To do this, start reflecting on the need to activate the radical struggle for housing in our neighborhood and in other towns/neighborhoods
We believe that it is essential (as the Rental, San Ignacio and the members of the Deusto Housing Union are already doing). In this sense, we consider that we do not start from scratch and that it would be interesting to observe the models of neighborhood unions and housing that are being organized in other cities such as Barcelona or Madrid: to understand the problem of housing as a gap for humanization and the logic of assistentialist and assistentialist
An anolation model that breaks with the institutionalist. Following these examples, start organizing to respond collectively to the material needs of those affected.
we need – in order to do so, using all the means and tools necessary to ensure that the neighbours do not have to leave the neighbourhood – by promoting the construction of a community based on self-organisation, solidarity and struggle.

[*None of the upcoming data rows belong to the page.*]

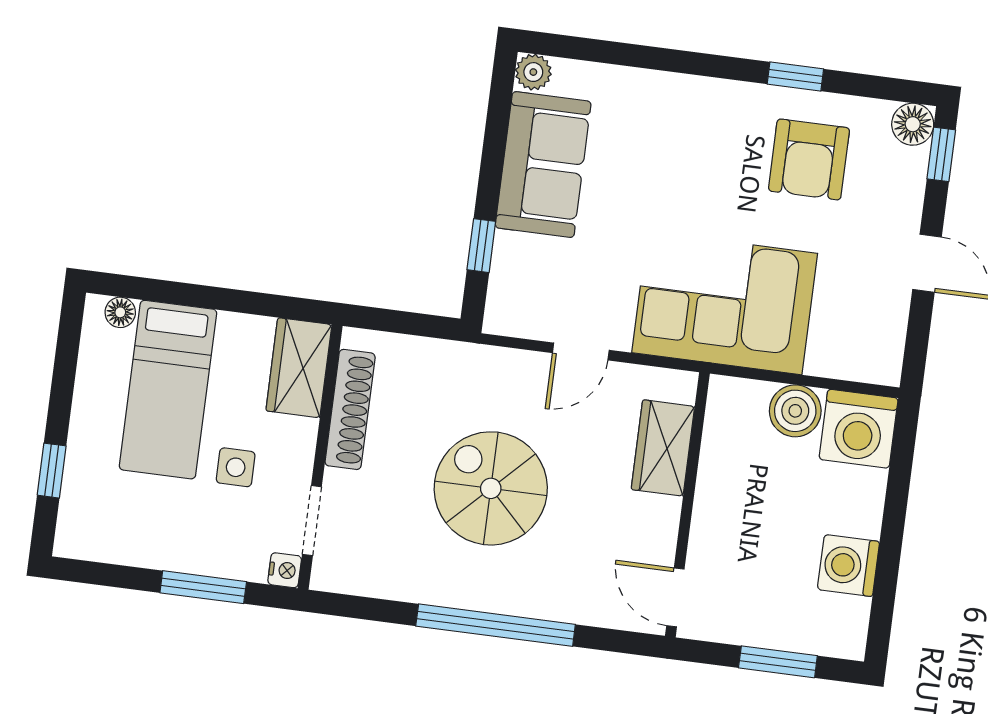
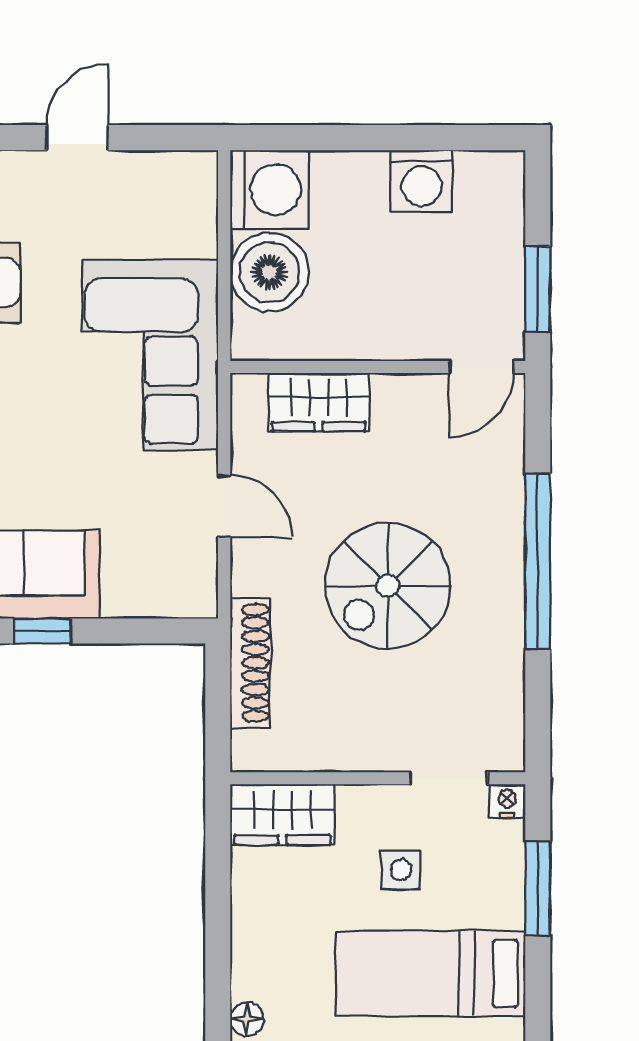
window: (481, 246) -> (42, 631), moved
bed: (168, 390) -> (430, 973), moved, turned 180
shoe rack: (350, 409) -> (250, 663), moved, turned 90
boiler: (795, 411) -> (269, 272), width x1.37, depth x1.37
window: (778, 662) -> (538, 289), moved

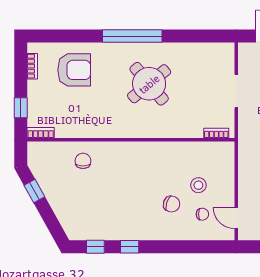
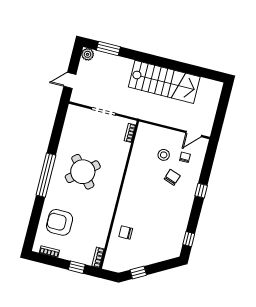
armchair: (74, 70) -> (60, 222), turned -90
window: (130, 247) -> (201, 191), moved

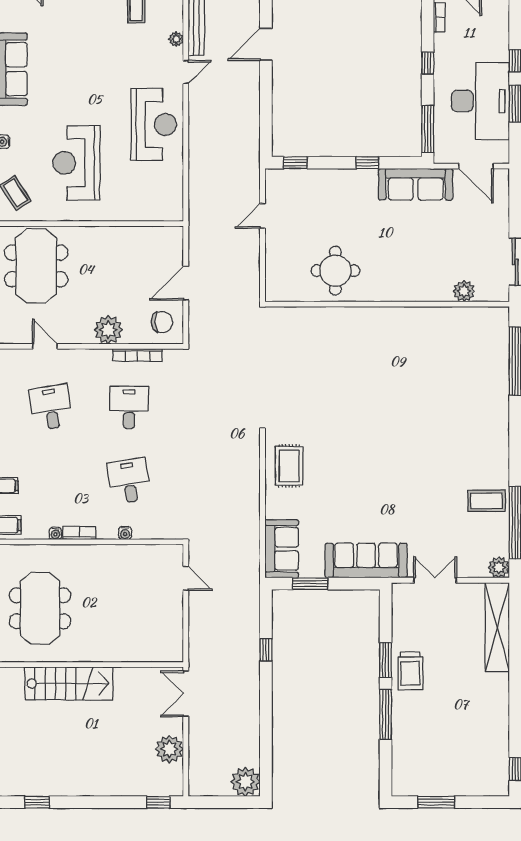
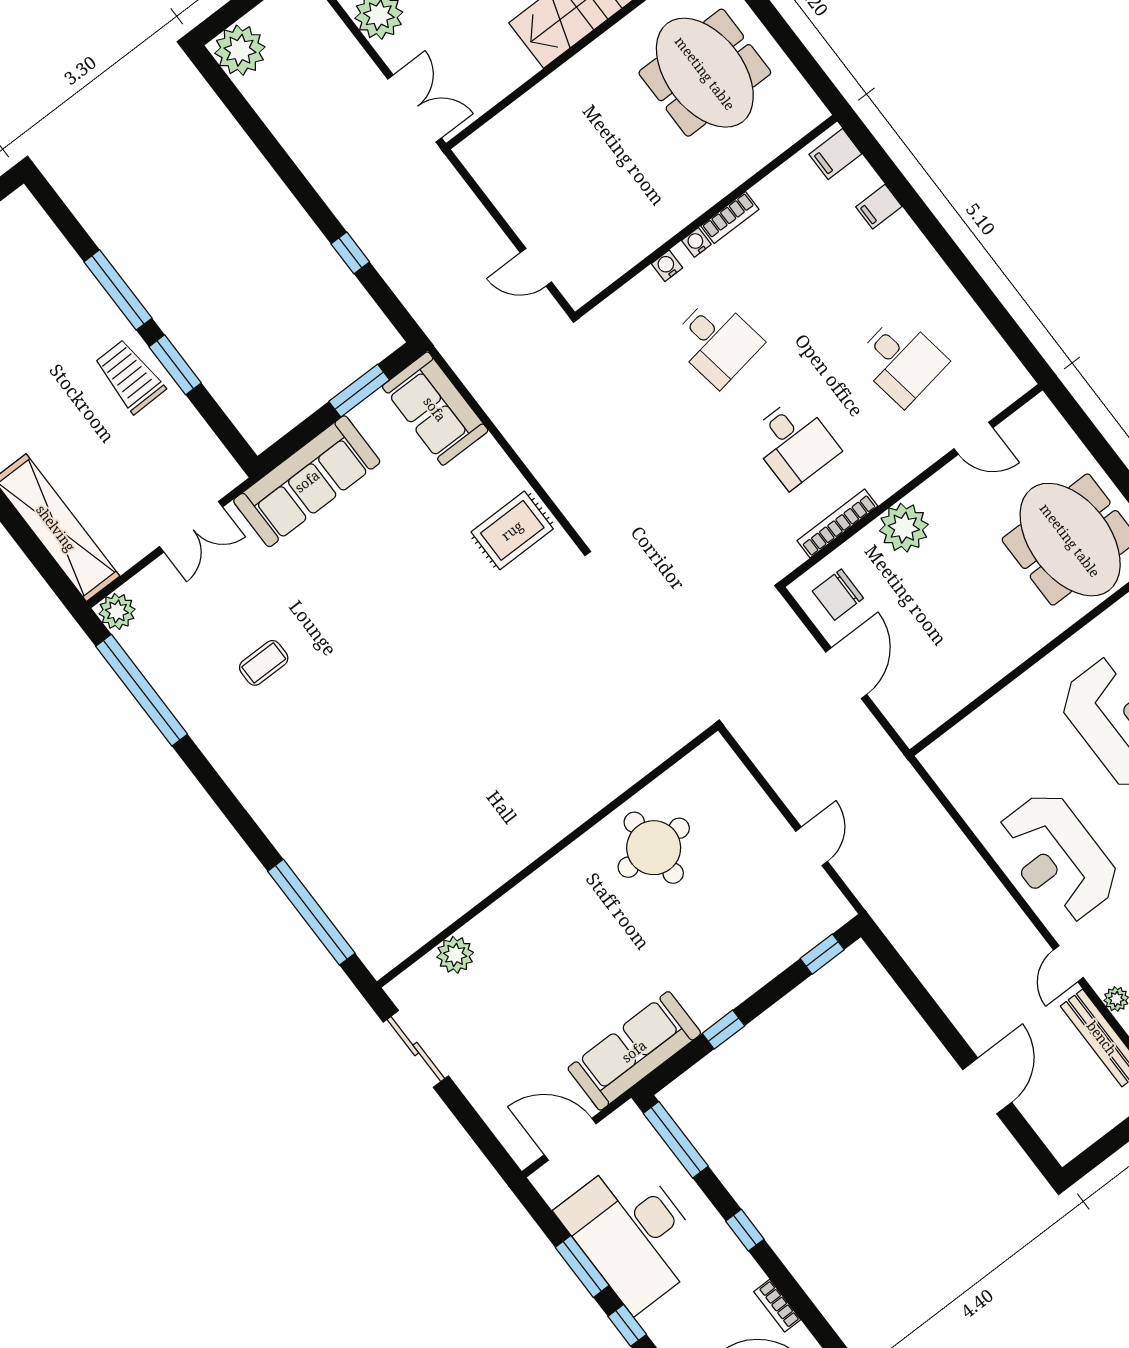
rug: (289, 466) -> (512, 530), turned 90
coffee table: (486, 501) -> (264, 663), moved, width x0.73, depth x0.77
water cooler: (55, 533) -> (696, 242), moved

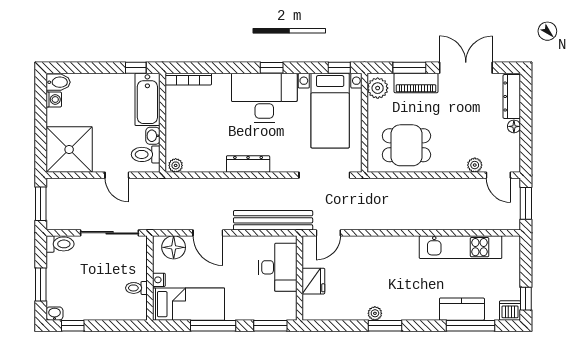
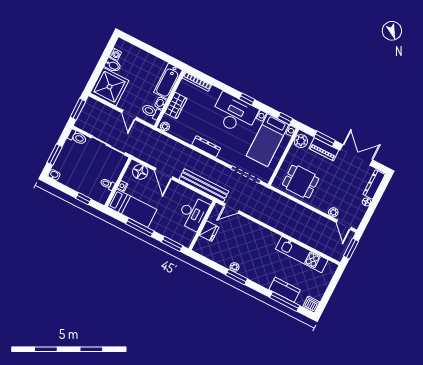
window: (136, 68) -> (171, 60), removed
bidet: (58, 82) -> (113, 65), moved
wardrobe: (176, 128) -> (176, 105), added
window: (526, 299) -> (324, 302), removed
window: (73, 326) -> (83, 199), moved

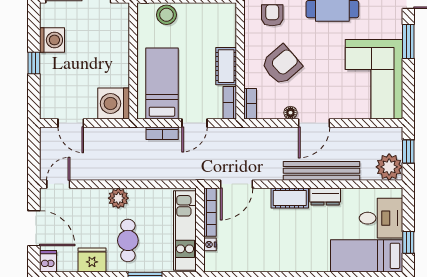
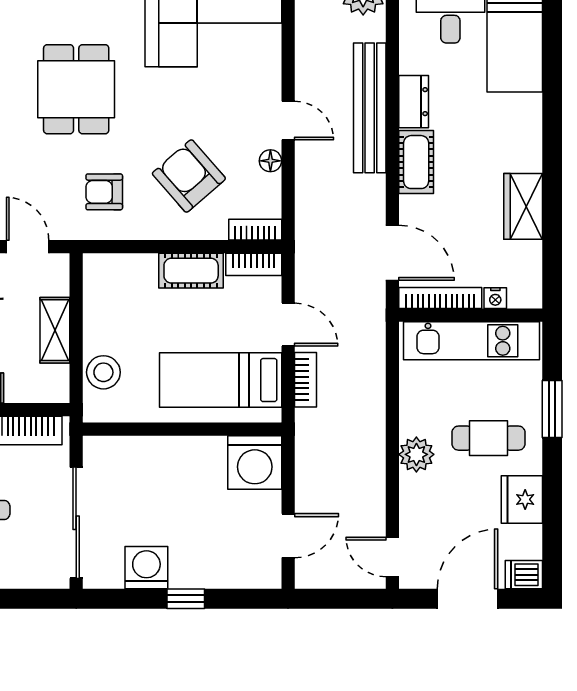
door: (314, 123) -> (288, 121), width x0.73
wardrobe: (264, 261) -> (523, 206), added

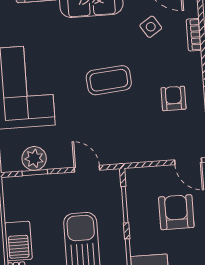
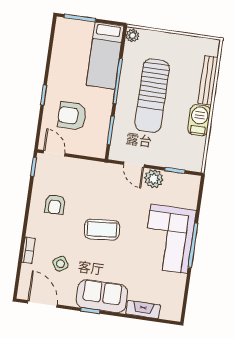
plant: (34, 158) -> (154, 179), moved
armchair: (176, 212) -> (72, 116), turned 90

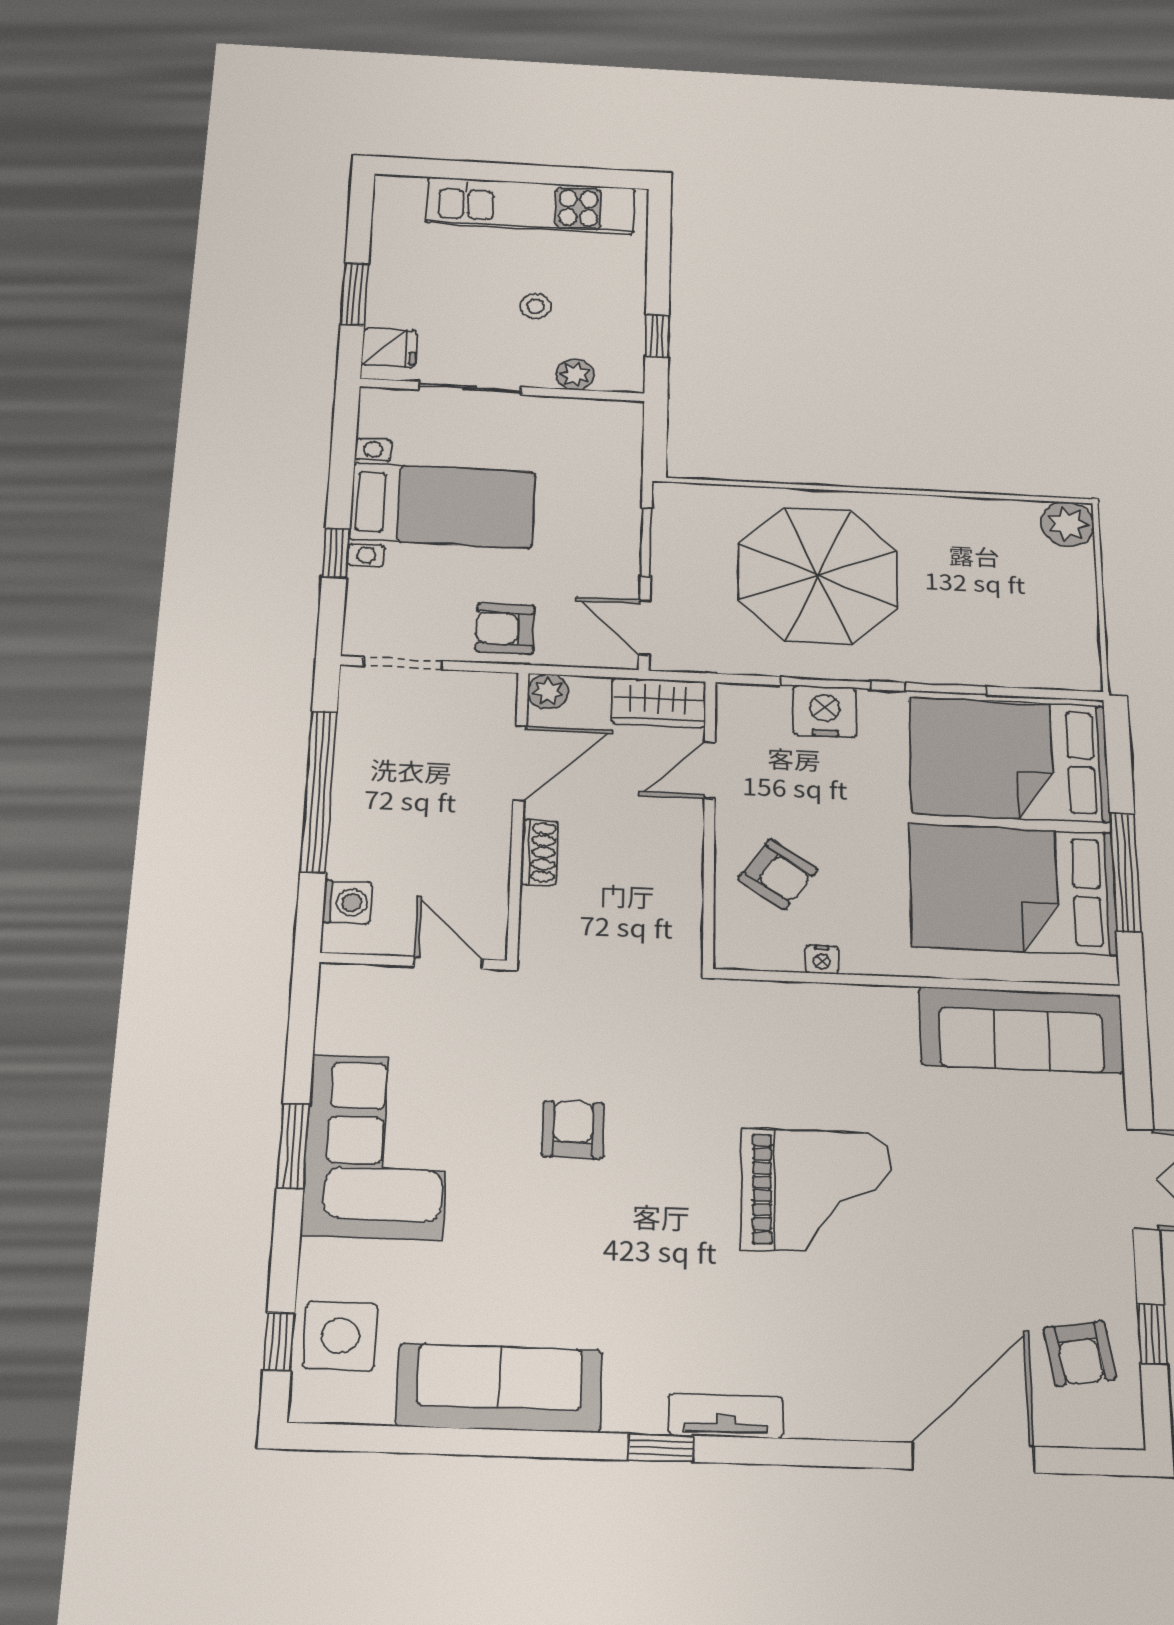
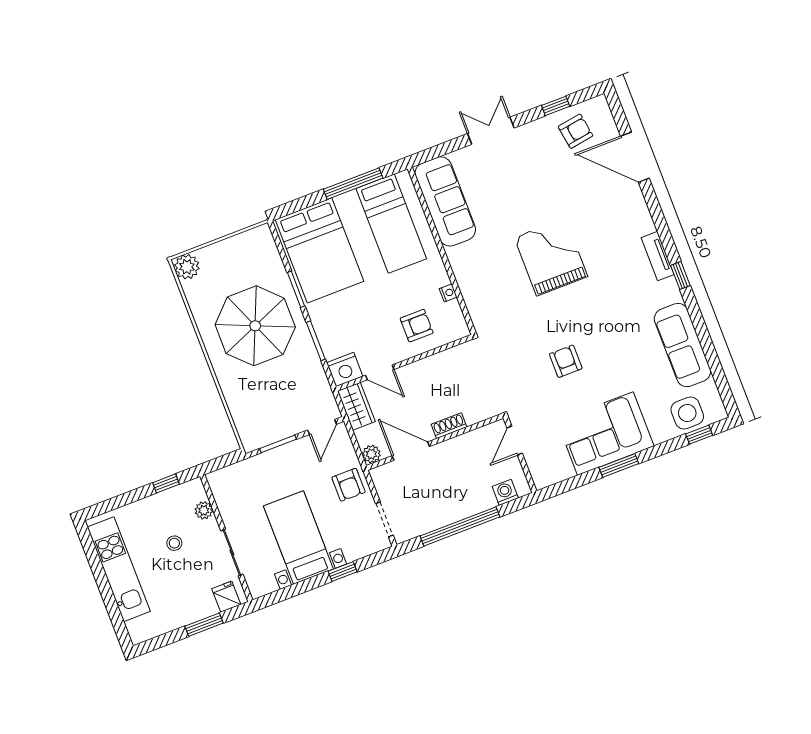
parasol: (818, 575) -> (255, 326), moved
nightstand: (825, 712) -> (345, 370), moved, turned -90
armchair: (778, 874) -> (417, 326), turned 55
bed: (1013, 889) -> (391, 224), width x0.67
armchair: (573, 1130) -> (566, 361), turned 90

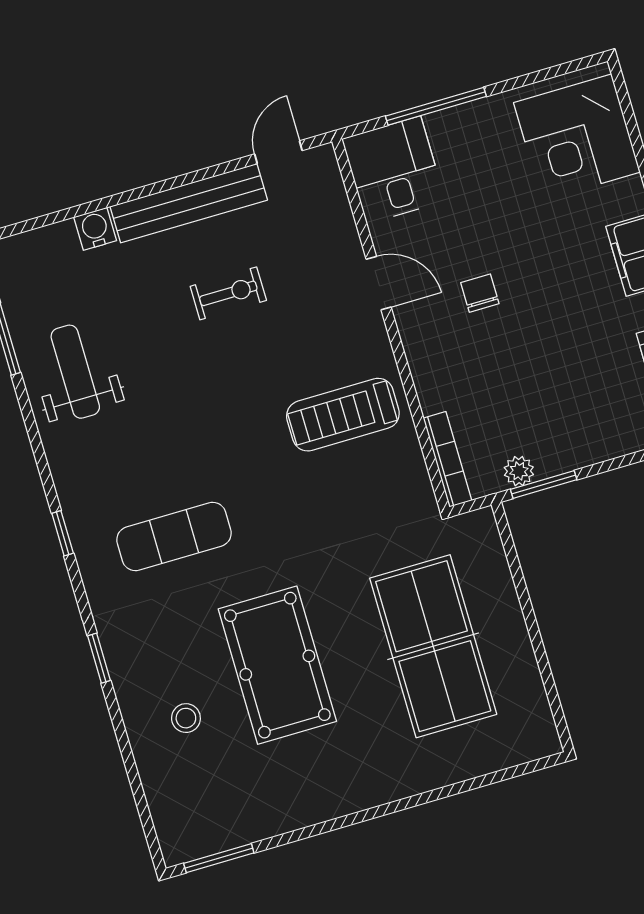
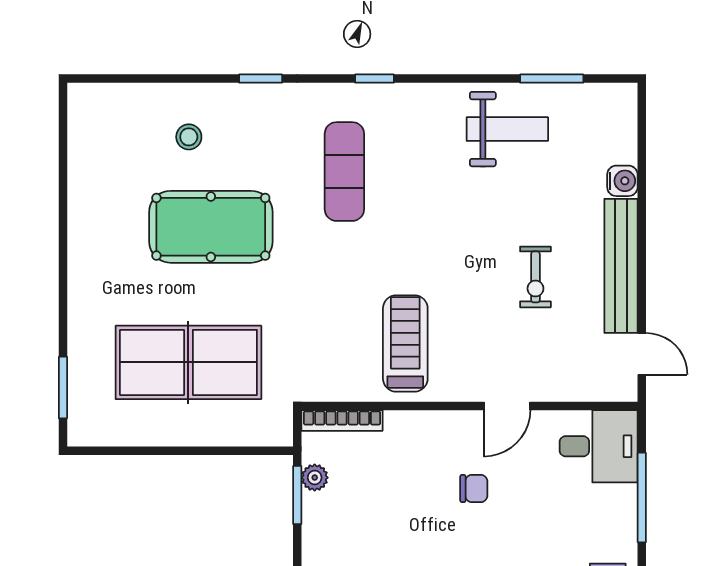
window: (219, 858) -> (63, 387), moved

It is imperative that all of us who are literally drowned by the rental bubble and those who develop the ideological struggle in the neighborhood realize that the only solution that remains for us is the struggle and the collective organization. We consider it necessary to politicize the housing problem. To do so, we propose to develop our two axes of work from the field of housing: neighborhood defense and neighborhood power; not to sectorize this struggle, but to respond to the problem of housing as a starting point for a more integral struggle. A struggle to build the neighborhood from the bottom, from the neighbors to the neighbors; a solidarity neighborhood that, moved by mutual care and collective struggle, exists and resists.